In dat traject werken consultants, het VSF en Universiteit Gent nauw met elkaar samen. Het project werd positief geëvalueerd en zal de komende jaren verder uitgerold worden over Vlaanderen. Bedoeling is dat er een pool ontstaat van deskundigen die de professionalisering van de clubs mee kunnen begeleiden. Het verder ontwikkelen van die competentiepool is volgens mij één van de uitdagingen voor de komende jaren. Het is belangrijk dat sportorganisaties zich niet alleen in sportieve richting kunnen ontplooien, we moeten ook zorgen voor een actieve toeleiding op vlak van managementprofielen.

Buttom up-benadering

We gaan bij de begeleiding van clubs altijd uit van een bottom up-benadering. Het initiatief moet van de clubs zelf komen, zij moeten de eerste stap zetten. Forceren werkt niet. Die bottom up-benadering zorgt er wel voor dat de groei naar professionalisering vrij traag verloopt in onze contreien. Daarom zouden er af en toe wat meer incentives mogen komen.

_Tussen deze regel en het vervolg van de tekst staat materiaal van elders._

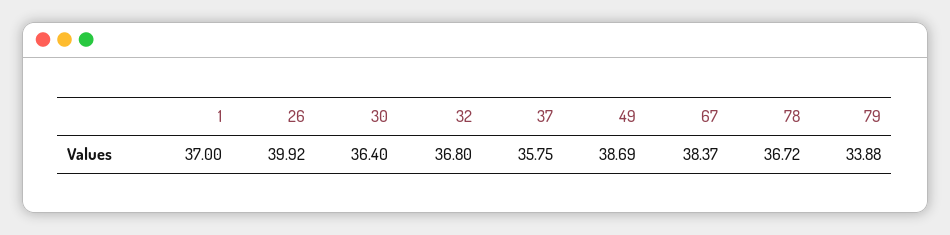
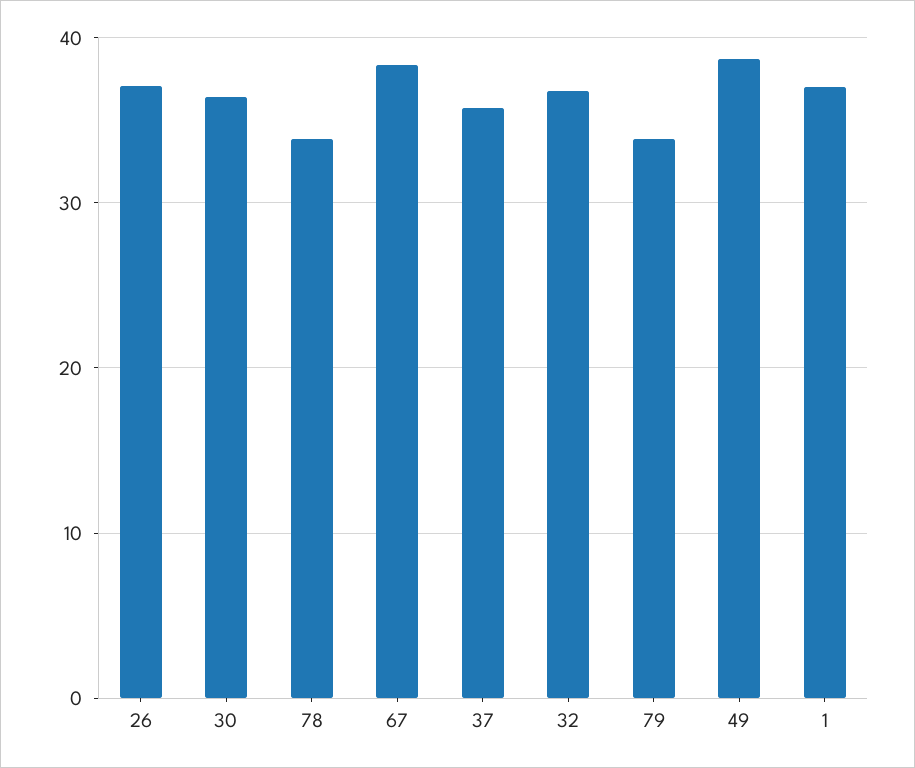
26: 39.92 -> 37
78: 36.72 -> 34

Net zoals in de cultuursector zou het bijvoorbeeld niet slecht zijn als subsidies ook gekoppeld worden aan de mate waarin er over clubs, federaties en sectoren heen samengewerkt wordt. Daar kunnen de gemeenten gerust het voortouw in nemen.

Nu kennen we op Vlaams niveau subsidiëringsprogramma's met bijzondere aandacht voor innovatie, jeugd en laagdrempelig sporten. Als ik dan kijk naar het soort projecten dat er bijvoorbeeld op vlak van innovatie de revue passeren, dan stel ik jammer genoeg te vaak vast dat innovatie beperkt blijft tot de introductie van apps binnen de sport. Terwijl vernieuwing voor mij ook baanbrekende samenwerkingsvormen, andersoortige pakketten of het aanspreken van niet-evidente doelgroepen kan betekenen. ́

Er ligt dus nog heel wat werk op de plank, al merk ik dat de sector de afgelopen tien jaar al serieus geëvolueerd is. Overal zijn er beloftevolle projecten ontstaan. De kiem is gelegd, aan ons om ze actief te bemesten de komende jaren...


Over prof. dr. Annick Willem

Prof. dr. Annick Willem is doctor in de Toegepaste Economische Wetenschappen en hoofddocent aan de vakgroep Bewegings- en Sportwetenschappen, Faculteit Geneeskunde en Gezondheidswetenschappen, Universiteit Gent.

Binnen haar onderzoek legt ze zich onder meer toe op het stimuleren van professionele samenwerkingsverbanden binnen de sportsector. Zo stond ze mee aan de wieg van het project Clubgrade dat sportclubs in Vlaanderen ondersteunt en versterkt op bestuurlijk vlak. Ze is daarnaast academisch verantwoordelijke voor de Belgian Olympic Academy, verantwoordelijk voor de afstudeerrichting Sportmanagement binnen de Master L.O. en Bewegingswetenschappen en docent van diverse opleidingsonderdelen in deze afstudeerrichting.